Estonia menerapkan sebuah terobosan baru didalam dunia pemilihan umum untuk menekan angka pemilih yang memilih menjadi angka golongan putih (golput). Pemerintah setempat menerapkan electronic voting (e-voting) yang telah dimulai dalam pemilu lokal tahun 2005 dan berjalan sukses hingga sekarang.
E-voting terbukti menolong warga yang terlalu sibuk dan terlalu jauh untuk datang ke TPS. Terbukti, 16 persen warga mengatakan mereka tidak akan memilih jika sistem itu tidak diterapkan. Partisipasi warga yang menggunakan e-voting terus meningkat dari hanya 1,9 persen tahun 2005, menjadi 24.3 persen pada pemilu parlemen tahun 2011.

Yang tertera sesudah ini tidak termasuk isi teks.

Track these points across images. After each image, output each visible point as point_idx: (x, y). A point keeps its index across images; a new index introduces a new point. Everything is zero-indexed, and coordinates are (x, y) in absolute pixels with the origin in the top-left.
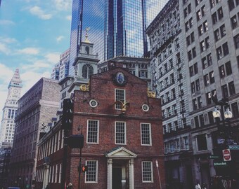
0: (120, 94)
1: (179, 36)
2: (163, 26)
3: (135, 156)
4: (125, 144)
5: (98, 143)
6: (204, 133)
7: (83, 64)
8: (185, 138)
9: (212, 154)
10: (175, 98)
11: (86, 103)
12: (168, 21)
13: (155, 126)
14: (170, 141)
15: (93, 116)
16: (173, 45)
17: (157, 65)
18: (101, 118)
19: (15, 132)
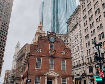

Kecanggihan teknologi negara yang dijuluki E-Stonia ini menjadi kunci keberhasilan sistem tersebut. E-voting tidak menghapuskan TPS di mana warga biasanya memberikan suara. Cukup menggunakan E-KTP yang dimasukkan ke card reader di komputer, warga dapat memilih.
Bahkan, di pemilu terakhir, warga dapat menggunakan nomor handphone sebagai bukti identifikasi ketika memilih. Penetrasi internet yang tinggi menjadi kunci untuk mengakses internet. Konstitusi Estonia menuliskan internet merupakan hak asasi manusia setiap warga.
Dirilis Kompas.com, yang mewawancarai Ivar Hendla, dosen Ilmu Hubungan Internasional di Universitas Teknologi Tallinn terkait penerapan e-voting itu. Estonia benar-benar mempersiapkan dengan matang E-KTP. Kartu identitas itu dilengkapi dengan chip khusus dan kode spesial yang hanya akan mengindentifikasi pemilik kartu bersangkutan.
Selain tingginya kepercayaan publik kepada pemerintah dan komisi pemilihan umum, Ivar menambahkan kerahasiaan suara yang diberikan sangat terjamin. "Perangkat khusus dipakai untuk memastikan nama pemilih akan langsung dipisahkan dengan suaranya ketika KPU mulai menghitung suara."
Mengingat Indonesia telah mensosialisasikan E-KTP-nya, kemungkinan E-voting diterapkan pada pemilu seharusnya dimungkinkan. Karena faktor “kemudahan” masih terus diimpikan di Negara yang birokrasinya terkenal “ribet” ini.